Entertainment

Tepid ‘Water’ pours on the schmaltz

When the curtain drops on “Water by the Spoonful,” the first thing that comes to mind is: This fine but innocuous show won last year’s Pulitzer Prize? Over “Other Desert Cities” and “Sons of the Prophet”?!?

The drama by Quiara Alegría Hudes — a Tony nominee for her “In the Heights” book — sports occasionally engaging writing, and Davis McCallum’s production boasts a fine, tight ensemble. Yet the show’s temperature never rises above lukewarm.

“Water by the Spoonful” is the second in a trilogy that started with 2006’s “Elliot, a Soldier’s Fugue” and will conclude later this year with “The Happiest Song Plays Last.” But the show — about family and connection — easily stands on its own.

Troubled Puerto Rican vet Elliot (Armando Riesco) resurfaces from the first installment, gimpy after his Iraq injury.
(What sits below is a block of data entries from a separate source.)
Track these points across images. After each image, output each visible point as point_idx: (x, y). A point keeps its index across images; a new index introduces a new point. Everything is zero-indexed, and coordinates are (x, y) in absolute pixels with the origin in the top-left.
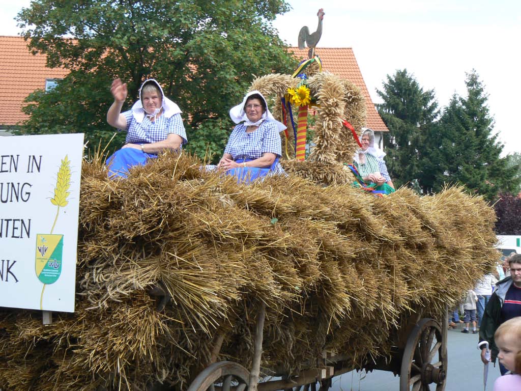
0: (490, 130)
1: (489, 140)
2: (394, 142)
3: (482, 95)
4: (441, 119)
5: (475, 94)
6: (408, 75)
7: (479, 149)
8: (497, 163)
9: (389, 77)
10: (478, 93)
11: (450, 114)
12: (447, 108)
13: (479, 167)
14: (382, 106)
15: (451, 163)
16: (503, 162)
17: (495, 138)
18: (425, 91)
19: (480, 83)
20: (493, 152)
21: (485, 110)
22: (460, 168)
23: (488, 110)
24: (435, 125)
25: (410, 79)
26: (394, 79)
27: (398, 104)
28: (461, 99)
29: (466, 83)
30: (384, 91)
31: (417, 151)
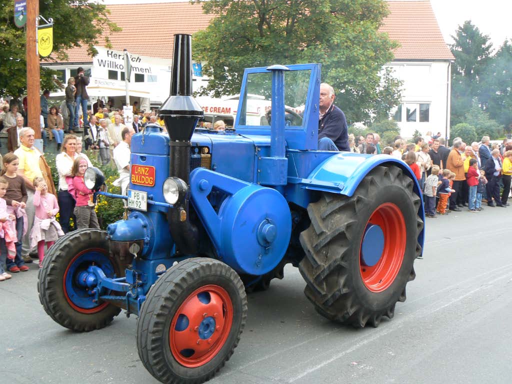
2: (461, 71)
4: (496, 54)
6: (472, 24)
11: (502, 51)
14: (453, 45)
15: (502, 86)
18: (483, 35)
22: (509, 89)
24: (491, 58)
26: (462, 26)
27: (464, 43)
30: (455, 35)
31: (477, 77)
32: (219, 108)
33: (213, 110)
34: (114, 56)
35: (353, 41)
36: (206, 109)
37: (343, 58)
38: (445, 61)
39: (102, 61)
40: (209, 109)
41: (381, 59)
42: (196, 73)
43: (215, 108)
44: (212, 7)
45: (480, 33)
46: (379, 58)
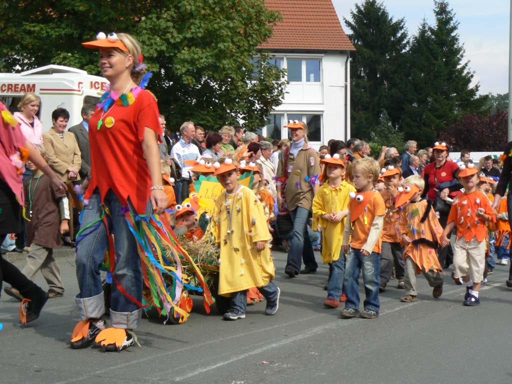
0: (460, 60)
1: (458, 70)
2: (363, 74)
3: (452, 24)
4: (410, 50)
5: (444, 23)
7: (448, 80)
8: (466, 93)
9: (358, 7)
10: (448, 21)
11: (419, 44)
12: (416, 38)
13: (448, 97)
14: (351, 37)
15: (420, 94)
16: (473, 92)
17: (464, 68)
18: (394, 21)
19: (449, 12)
20: (462, 83)
21: (455, 39)
22: (430, 99)
23: (457, 39)
24: (404, 55)
25: (380, 9)
26: (362, 9)
27: (366, 34)
28: (430, 28)
29: (435, 12)
30: (351, 21)
31: (385, 83)
32: (15, 85)
33: (6, 88)
35: (214, 9)
37: (200, 32)
38: (341, 53)
41: (254, 36)
43: (9, 85)
45: (389, 18)
46: (250, 35)
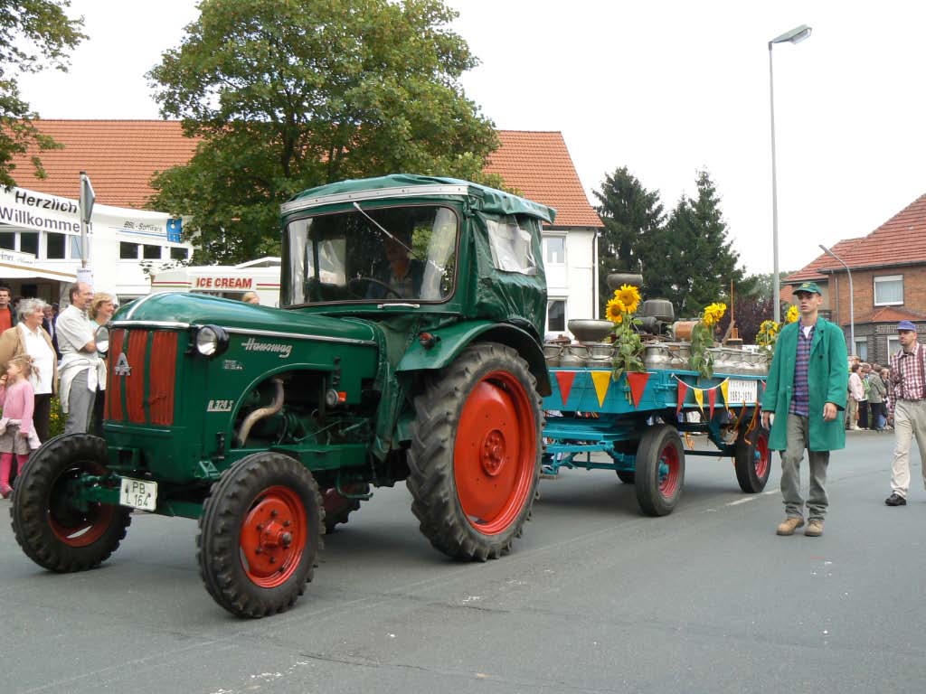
0: (724, 236)
1: (722, 249)
2: (613, 252)
3: (712, 198)
4: (668, 224)
5: (706, 194)
6: (629, 173)
7: (712, 259)
8: (732, 274)
9: (607, 175)
10: (710, 193)
11: (678, 218)
12: (675, 211)
13: (712, 279)
14: (599, 209)
15: (680, 275)
16: (739, 274)
17: (730, 245)
18: (648, 191)
19: (712, 182)
20: (727, 262)
21: (718, 213)
22: (691, 281)
23: (721, 213)
24: (660, 231)
25: (632, 177)
26: (612, 177)
27: (616, 206)
28: (690, 200)
29: (696, 181)
30: (601, 192)
31: (640, 261)
32: (231, 279)
33: (221, 283)
34: (28, 201)
36: (208, 282)
38: (588, 229)
39: (6, 209)
40: (213, 281)
42: (172, 237)
43: (224, 279)
44: (198, 126)
45: (642, 189)
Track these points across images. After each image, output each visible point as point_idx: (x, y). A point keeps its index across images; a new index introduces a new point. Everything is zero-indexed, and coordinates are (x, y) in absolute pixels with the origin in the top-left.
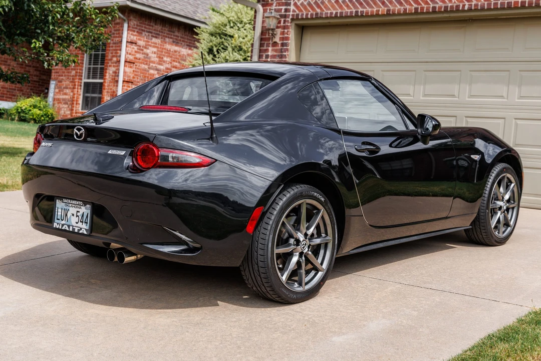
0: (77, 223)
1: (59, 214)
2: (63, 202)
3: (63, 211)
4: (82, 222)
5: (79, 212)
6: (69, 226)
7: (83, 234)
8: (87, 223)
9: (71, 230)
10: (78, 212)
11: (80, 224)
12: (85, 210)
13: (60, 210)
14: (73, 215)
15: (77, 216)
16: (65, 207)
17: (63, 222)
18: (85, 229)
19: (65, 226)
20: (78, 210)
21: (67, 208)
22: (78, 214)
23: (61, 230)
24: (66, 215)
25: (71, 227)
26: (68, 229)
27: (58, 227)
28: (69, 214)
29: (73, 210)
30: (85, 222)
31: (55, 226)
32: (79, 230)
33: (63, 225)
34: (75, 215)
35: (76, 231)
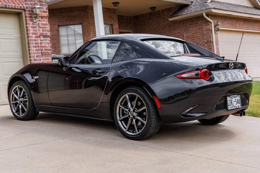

Hudes splits the action evenly between real life — Elliot deals with the death of the aunt who raised him and some mysterious, iffy Iraq business — and the virtual world of a chat room for recovering crackheads.

Spread among various locales, the addicts forge unlikely bonds. Site administrator Haikumom (Liza Colón-Zayas) warmly monitors her flock from Philly, and gets close to Fountainhead (Bill Heck), a former high-flying tech professional. Logging in from Japan, where she’s looking for her roots, 20-something Orangutan (Sue Jean Kim) has gotten close to middle-aged Chutes & Ladders (Frankie Faison).

In a nice touch, Aaron Rhyne’s evocative projections display the participants’ avatars on the back wall, but still, the chat-room device is clunky — especially if you consider the absurd length of these people’s posts.

Besides, the lack of direct interaction feels flat. When Elliot talks with his cousin Yaz (Zabryna Guevara), a music professor with a passion for John Coltrane and jazz dissonance, their exchanges have a welcome physical weight.

The first half of the show deftly flits back and forth among seemingly unconnected scenes. Hudes is best when letting loose with the recovering druggies, as when Chutes & Ladders taunts Fountainhead: “You sound like the kind of guy who’s read ‘The 7 Habits of Highly Effective People’ cover to cover. Was one of those habits crack?”

A link emerges, but it leads straight into sentimentality and heavy-handed symbolism. You can try to spruce things up with Internet stuff and still end with melodrama.